Jeanne Paquin participe aussi à de nombreuses œuvres de bienfaisance : fonds collectés pour la Cité universitaire, visite puis aide à la gestion des hôpitaux auxiliaires de Saint-Cloud et don de six ambulances au service de santé, don pour un prix d’hygiène, lutte contre l’alcoolisme ou encore développement de l’instruction populaire.

Maison Paquin, Les Modes : revue mensuelle illustrée des Arts décoratifs appliqués à la femme, 1917

La couturière s’implique aussi dans la vie artistique, en soutenant notamment la carrière de certains artistes par la création du prix Isidore Paquin mais aussi par la commande. Elle lance ainsi la carrière du jeune Mallet-Stevens, avant qu’il ne devienne un des grands noms de l’architecture moderne. Robert Mallet-Stevens conçoit alors des décors historiques notamment pour le stand Paquin à l’exposition de Gand et aménage la villa de Deauville. Toutes ces actions sont aussi une façon de mettre en valeur la marque Paquin. La peinture de Gervex « Paquin à cinq heures » représente les salons d’essayage

En 1920, Jeanne Paquin se retire des affaires. Restée proche des milieux politiques, elle se remarie avec un diplomate et sénateur du Gers en 1931. La maison Paquin se maintient. Madeleine Wallis puis la comtesse Ana de Pombo lui succèderont. En 1942, c’est Antonio del Castillo qui prendra le relais.
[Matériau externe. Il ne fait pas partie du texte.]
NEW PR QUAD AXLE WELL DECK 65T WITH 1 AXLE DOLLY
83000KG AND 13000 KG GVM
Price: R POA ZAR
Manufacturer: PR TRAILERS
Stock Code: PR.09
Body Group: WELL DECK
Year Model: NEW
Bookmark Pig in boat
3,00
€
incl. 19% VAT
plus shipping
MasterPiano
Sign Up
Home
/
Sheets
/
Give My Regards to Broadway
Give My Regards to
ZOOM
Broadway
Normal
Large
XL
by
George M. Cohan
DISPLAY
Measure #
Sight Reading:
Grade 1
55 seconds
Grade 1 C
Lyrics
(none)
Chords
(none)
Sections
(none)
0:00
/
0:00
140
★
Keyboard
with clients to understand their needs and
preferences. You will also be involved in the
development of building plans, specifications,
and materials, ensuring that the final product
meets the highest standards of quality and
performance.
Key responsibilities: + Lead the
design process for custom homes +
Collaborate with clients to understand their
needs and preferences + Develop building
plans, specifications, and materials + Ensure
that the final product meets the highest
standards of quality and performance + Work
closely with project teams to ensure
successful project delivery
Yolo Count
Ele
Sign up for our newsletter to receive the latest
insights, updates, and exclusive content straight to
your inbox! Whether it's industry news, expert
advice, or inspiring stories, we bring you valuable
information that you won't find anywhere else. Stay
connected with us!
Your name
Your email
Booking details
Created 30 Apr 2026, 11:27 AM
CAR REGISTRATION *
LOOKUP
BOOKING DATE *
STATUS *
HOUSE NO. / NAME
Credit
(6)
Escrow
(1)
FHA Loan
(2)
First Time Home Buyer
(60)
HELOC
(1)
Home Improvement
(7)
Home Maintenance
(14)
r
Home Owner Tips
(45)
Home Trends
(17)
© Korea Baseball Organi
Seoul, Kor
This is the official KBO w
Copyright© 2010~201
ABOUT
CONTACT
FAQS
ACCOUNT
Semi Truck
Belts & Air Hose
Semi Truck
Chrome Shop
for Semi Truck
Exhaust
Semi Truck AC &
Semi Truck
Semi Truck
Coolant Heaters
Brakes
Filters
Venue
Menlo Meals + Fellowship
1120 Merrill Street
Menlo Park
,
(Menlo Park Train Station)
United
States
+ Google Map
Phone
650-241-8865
Atelier Paquin et ses couturières : photographie de presse, Agence Rol, 1926

Ana de Pombo est notamment connue pour avoir introduit dans les collections Paquin une influence hispanique et gitane :

Jaquette renard argenté de Paquin, Vogue, 1937

Chapeau de la maison Paquin en couverture de Marie-Claire, 12 avril 1940

La maison Paquin ferme définitivement au cours des années 1950, après 65 ans de création. Figure incontournable de la mode au tournant du XXe siècle, Jeanne Paquin, par son sens de la mise en scène et du commerce, aura influencé toute une génération d’entrepreneuses et créatrices de mode comme Jeanne Lanvin, Jenny Sacerdote et Coco Chanel.